First published in The Sydney Morning Herald

THE Chief Justice of the High Court, Robert French, has dismissed the legal argument used by the former Prime Minister John Howard against the reaching of a treaty with indigenous Australia.

Justice French disagreed with the view that a treaty was impossible because Aboriginal Australia was not a sovereign nation - or as Mr Howard put it in 2000, that a nation "does not make a treaty with itself".

The Mabo decisions and the Native Title Act recognised indigenous rights without undermining Australia's sovereignty and could provide the basis for an agreement, Justice French said in a speech at the University of Melbourne Law School.

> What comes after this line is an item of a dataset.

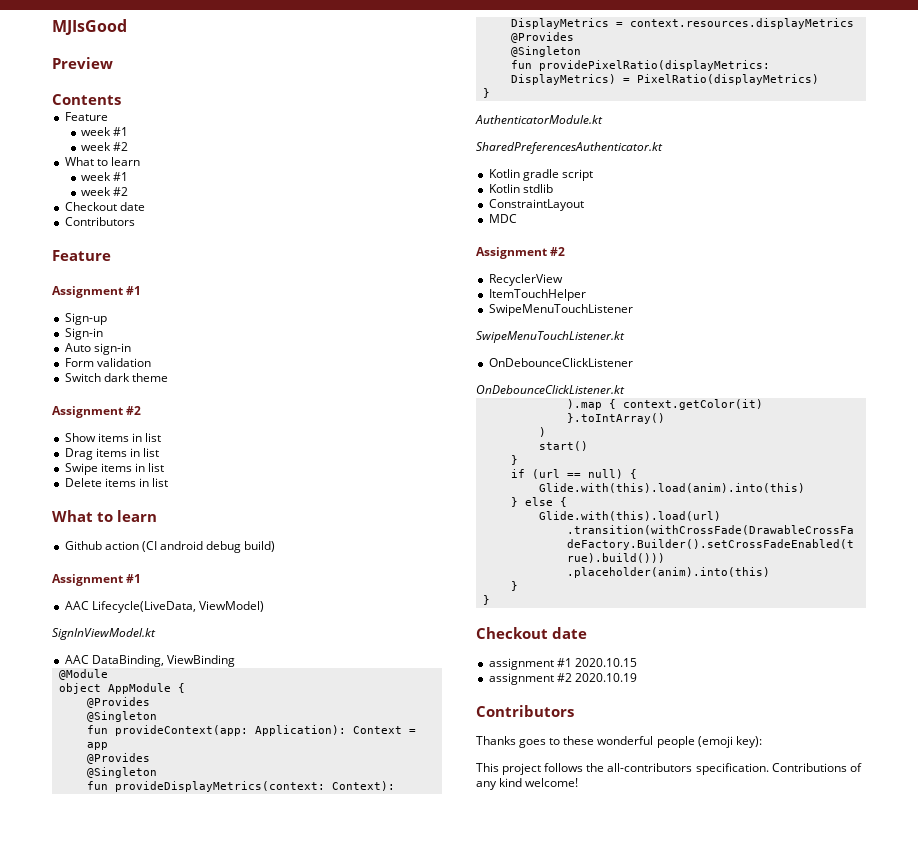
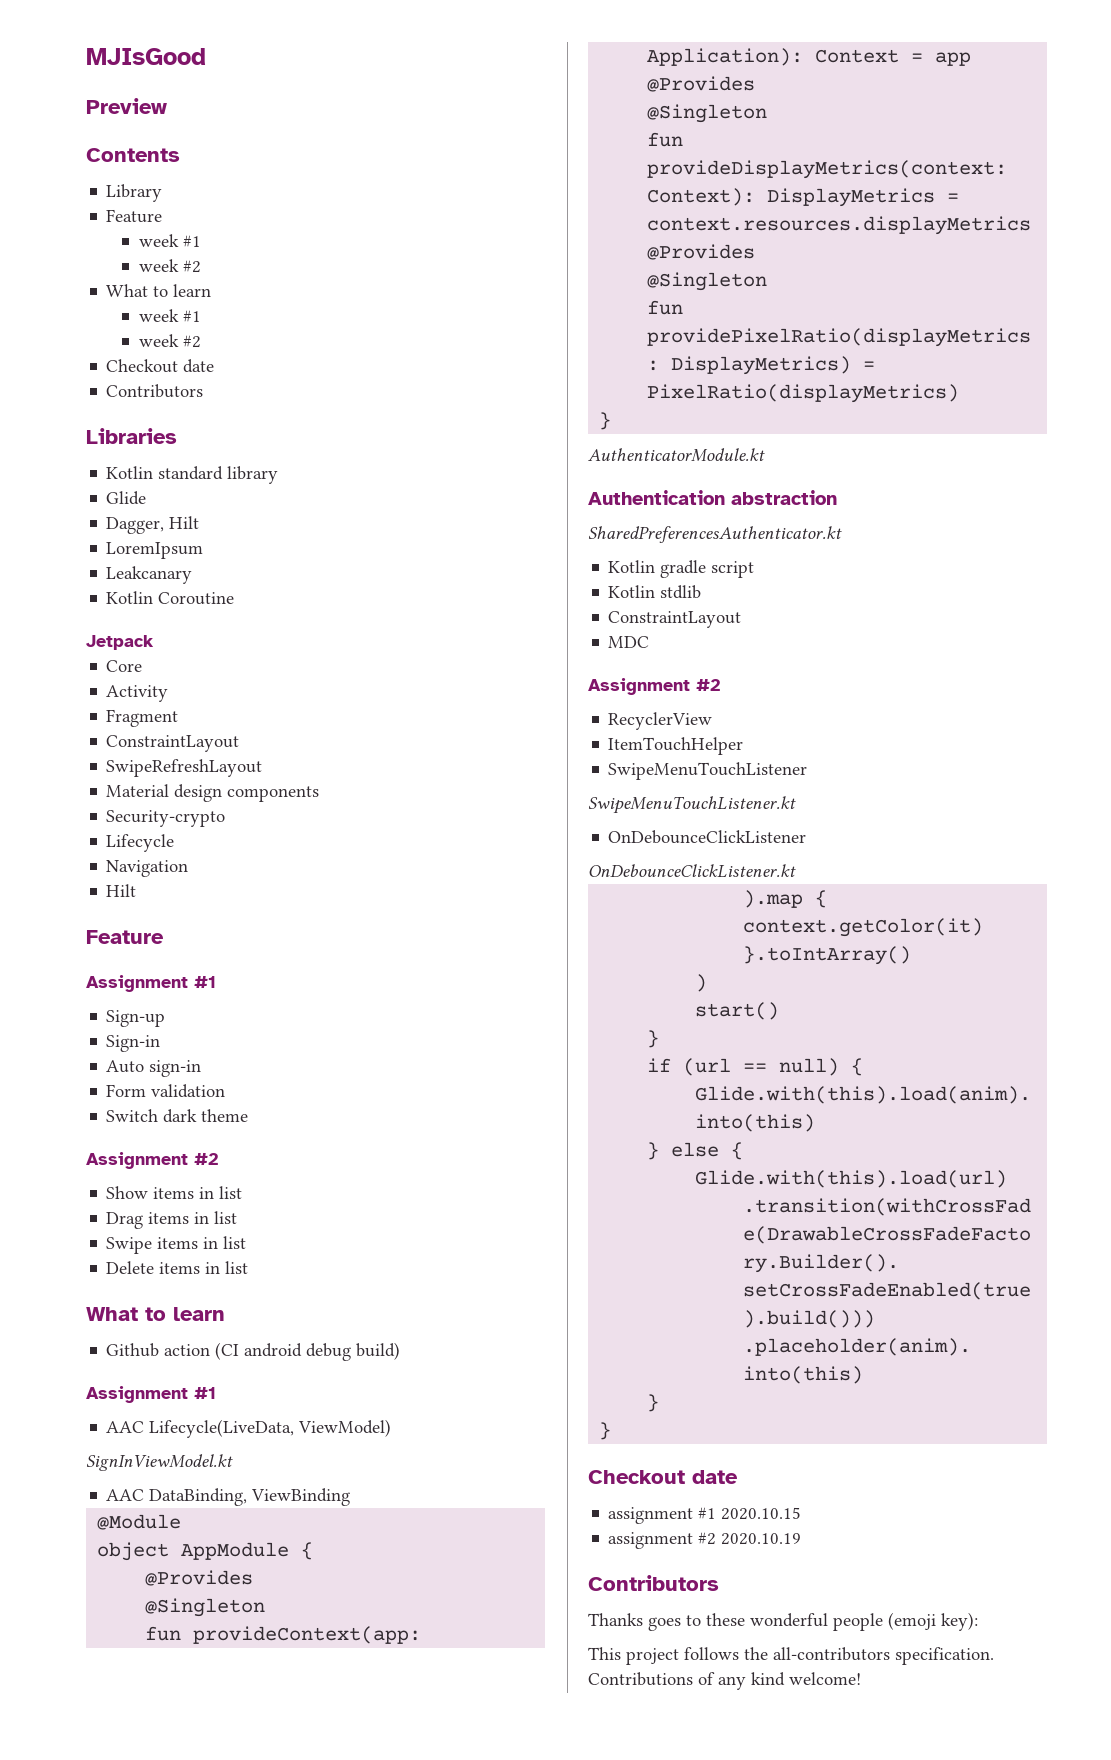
(121, 99) none -> [106,184,163,202] // Library
(135, 221) none -> [86,428,177,444] [106,466,279,484] [106,491,147,505] [106,516,200,534] [106,542,204,559] [106,566,193,584] [106,591,235,605] [86,635,154,650] [106,660,143,672] [106,685,169,702] [106,709,179,727] [106,735,240,752] [106,759,263,777] [106,784,320,802] [106,810,226,827] [106,834,175,852] [106,860,189,877] [106,884,137,897] // Libraries // Kotlin standard library // Glide // Dagger, Hilt // LoremIpsum // Leakcanary // Kotlin Coroutine // Jetpack // Core // Activity // Fragment // ConstraintLayout // SwipeRefreshLayout // Material design components // Security-crypto // Lifecycle // Navigation // Hilt
(603, 119) none -> [588,490,837,505] // Authentication abstraction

"Such an agreement could recognise and acknowledge traditional law and custom of indigenous communities across Australia, their historical relationship with their country, their prior occupancy of the continent and that there are those who have maintained and asserted their traditional rights to the present time," he said.

"This is a cultural reality which can be accepted without comprising, symbolically or otherwise, Australia's identity as a nation."

"Although Aboriginal notions of sovereignty would belong in a different "universe of discourse", he said, "it would be sovereignty under traditional law and custom".

Experts said the statement was a significant step in a debate that continues.

The director of the Treaty Project at the Gilbert + Tobin Centre of Public Law at University of NSW, Sean Brennan, said Justice French was "a black-letter lawyer of the highest standing and in effect he is repudiating the scare tactics frequently used to shut down constructive debate about a treaty or agreement".

The director of the Indigenous Law Centre at the University of NSW, Megan Davis, said Aboriginal people would be relieved that an agreement could yet come out of the "massive disappointment" of native title laws.

Australia has so far resisted an agreement with its indigenous people, unlike nations such as New Zealand and Canada.

It is Labor Party policy to pursue a treaty, but the Rudd Government says it is a lower priority than reaching its targets for improving Aboriginal life expectancy, child mortality and employment.